PROBLEMS TO SOLVE:
1) Set down the article on Allscripts' third-quarter results word for word, from "The company's third-quarter" to "in a statement.".
2) According to the article on Allscripts' third-quarter results, through what year will Northwell Health's deal extend the Allscripts Sunrise platform?
3) Continue the article on Allscripts' third-quarter 2019 results from its last sentence.

QUOTED PASSAGE:

Allscripts generates $444M in revenue in Q3, bookings up 19% year over year

EHR
Allscripts is working with Northwell Health to develop a cloud-hosted, voice-enabled, artificial intelligence-based electronic health record.  (seb_ra/Getty Images)

Health IT company Allscripts reported strong bookings growth in the third quarter of 2019, up 19% year over year, with revenue for the quarter hitting $444 million.

Allscripts reported a loss of $5.7 million in the third quarter of 2019, up from a loss of $36 million in the third quarter of 2018, as part of its 2019 third-quarter results released at the close of business Monday. The company reported adjusted earnings per share were $0.17, up 6% compared to $0.16 in the third quarter of 2018, which beat Wall Street estimates.

The company's third-quarter 2019 revenue fell short of Street revenue expectations by 1%. Allscripts shares were up 3% in premarket trading Tuesday.

RELATED: Allscripts reports $145M settlement agreement with DOJ

Allscripts' strong bookings performance continued in the second quarter in both its provider and Veradigm businesses, Allscripts CEO Paul Black said.

“Our third-quarter results show continued strength in new bookings, reflecting how our award-winning solutions resonate with both longtime clients as well as those new to Allscripts,” Black said in a statement.

During the quarter, the company inked a deal with New York City-based health system Northwell Health to extend its Allscripts Sunrise platform through 2027. Allscripts also announced a partnership with Northwell to develop a cloud-hosted, voice-enabled, artificial intelligence-based electronic health record (EHR).

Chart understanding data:
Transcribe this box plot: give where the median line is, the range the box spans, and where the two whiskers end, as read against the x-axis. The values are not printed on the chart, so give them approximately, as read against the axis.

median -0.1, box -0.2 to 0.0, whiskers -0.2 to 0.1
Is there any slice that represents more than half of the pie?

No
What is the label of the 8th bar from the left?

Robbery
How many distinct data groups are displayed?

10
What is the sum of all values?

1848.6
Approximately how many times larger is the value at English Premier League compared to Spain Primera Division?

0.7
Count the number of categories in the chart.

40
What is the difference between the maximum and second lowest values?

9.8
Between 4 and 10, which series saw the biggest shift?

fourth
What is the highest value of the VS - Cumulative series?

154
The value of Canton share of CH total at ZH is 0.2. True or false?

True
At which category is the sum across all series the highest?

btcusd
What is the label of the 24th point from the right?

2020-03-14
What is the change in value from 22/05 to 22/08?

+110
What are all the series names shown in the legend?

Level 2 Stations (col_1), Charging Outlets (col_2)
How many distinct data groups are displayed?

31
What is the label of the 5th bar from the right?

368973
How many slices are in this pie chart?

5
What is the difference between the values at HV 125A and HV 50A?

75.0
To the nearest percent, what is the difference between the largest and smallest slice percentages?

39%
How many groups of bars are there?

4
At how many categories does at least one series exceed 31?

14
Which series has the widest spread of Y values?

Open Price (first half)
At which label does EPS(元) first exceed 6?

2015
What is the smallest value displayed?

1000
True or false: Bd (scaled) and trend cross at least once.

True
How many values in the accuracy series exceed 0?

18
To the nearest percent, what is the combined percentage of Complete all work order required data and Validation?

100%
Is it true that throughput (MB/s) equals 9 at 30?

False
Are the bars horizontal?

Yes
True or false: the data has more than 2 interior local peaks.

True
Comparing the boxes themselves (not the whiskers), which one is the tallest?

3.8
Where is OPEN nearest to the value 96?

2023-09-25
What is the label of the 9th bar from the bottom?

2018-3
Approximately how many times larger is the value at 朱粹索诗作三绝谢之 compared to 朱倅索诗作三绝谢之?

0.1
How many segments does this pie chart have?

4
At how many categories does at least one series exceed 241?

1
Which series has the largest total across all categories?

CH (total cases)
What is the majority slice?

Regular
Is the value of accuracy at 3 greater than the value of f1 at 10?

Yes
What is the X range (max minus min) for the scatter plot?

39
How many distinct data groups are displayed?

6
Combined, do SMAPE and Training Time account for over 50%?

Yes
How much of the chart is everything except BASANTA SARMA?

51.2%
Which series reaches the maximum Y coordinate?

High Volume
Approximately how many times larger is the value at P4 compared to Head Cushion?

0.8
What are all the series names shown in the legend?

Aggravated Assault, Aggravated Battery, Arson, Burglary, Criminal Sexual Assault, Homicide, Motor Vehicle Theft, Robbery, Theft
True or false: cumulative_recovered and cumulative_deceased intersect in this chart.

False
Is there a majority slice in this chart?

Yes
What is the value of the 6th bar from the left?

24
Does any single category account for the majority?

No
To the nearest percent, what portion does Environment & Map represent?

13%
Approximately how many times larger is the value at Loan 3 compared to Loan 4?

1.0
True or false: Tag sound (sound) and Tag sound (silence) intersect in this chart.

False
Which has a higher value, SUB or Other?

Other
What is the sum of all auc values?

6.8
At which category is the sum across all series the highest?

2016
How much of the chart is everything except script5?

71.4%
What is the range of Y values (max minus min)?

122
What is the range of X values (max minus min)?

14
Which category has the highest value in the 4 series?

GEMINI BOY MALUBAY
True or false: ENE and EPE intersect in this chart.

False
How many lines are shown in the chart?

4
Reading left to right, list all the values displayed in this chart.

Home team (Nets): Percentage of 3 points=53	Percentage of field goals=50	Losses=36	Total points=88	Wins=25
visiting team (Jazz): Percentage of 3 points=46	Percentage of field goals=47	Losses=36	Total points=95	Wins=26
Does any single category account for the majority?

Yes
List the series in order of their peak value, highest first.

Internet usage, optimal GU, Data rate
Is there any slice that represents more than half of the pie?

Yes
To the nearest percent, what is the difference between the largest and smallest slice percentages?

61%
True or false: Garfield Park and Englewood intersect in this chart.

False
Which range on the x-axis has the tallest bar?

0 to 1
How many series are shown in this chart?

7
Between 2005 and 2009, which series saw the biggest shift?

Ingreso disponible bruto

RESPONSES TO THE EXERCISE:
1)
The company's third-quarter 2019 revenue fell short of Street revenue expectations by 1%. Allscripts shares were up 3% in premarket trading Tuesday.

RELATED: Allscripts reports $145M settlement agreement with DOJ

Allscripts' strong bookings performance continued in the second quarter in both its provider and Veradigm businesses, Allscripts CEO Paul Black said.

“Our third-quarter results show continued strength in new bookings, reflecting how our award-winning solutions resonate with both longtime clients as well as those new to Allscripts,” Black said in a statement.

2) Through 2027.

3)
“We were proud to extend our Sunrise partnership with our largest client, Northwell Health, and we’re excited to jointly develop the next-generation electronic health record with Northwell. Looking ahead, we believe revenue growth will improve as we benefit from the strategic investments we’ve made and the platforms we’ve created across both our Provider and Veradigm businesses," Black said.

In January, Allscripts’ Veradigm business announced a partnership with NextGen Healthcare to enable data exchange between providers and health plans, insurance companies, laboratories and research organizations. The agreement created one of the largest EHR data networks in the world, with approximately 150 million unique patient records to provide "advanced analytic solutions and insights focused on improving care quality and patient outcomes," Black said.

Building on the Veradigm business, Allscripts is now collaborating with Komodo Health in the area of life sciences research. Allscripts is linking its ambulatory EHR with Komodo’s Healthcare Map, which contains encounter data from more than 150 private and public payers. Using Komodo Health's platform, the collaboration will enable Veradigm to provide the largest linked data set containing a complete longitudinal view of nearly 50 million identified patients, Black said during the earnings call.

RELATED: Allscripts CEO says size, scale will be key to success in EHR market

"The market is clearly demanding linked EHR and claims data for research and this partnership will enable our clients to perform both clinical and economic analyses as well as fill in EHR data gaps. We believe this differentiates Veradigm even further from our competitors and we are seeing significant interest from our clients in this," he said.

In August, Allscripts reached a tentative deal with the Department of Justice (DOJ) to pay $145 million to settle an investigation into Practice Fusion's compliance with the Anti-Kickback Statute and HIPAA. Black said during the earnings call he expects that settlement to be finalized by the end of the year. 

RELATED: Frustrated with their EHR, Northwell Health physicians are working with Allscripts to build a better one

Allscripts acquired Practice Fusion for $100 million in January 2018, a year after the company received an inquiry from the U.S. Attorney’s Office for the District of Vermont examining the company’s compliance with the EHR certification program as part of a criminal investigative demand. The company has since rebranded that business as Veradigm with a focus on the payer and life sciences markets.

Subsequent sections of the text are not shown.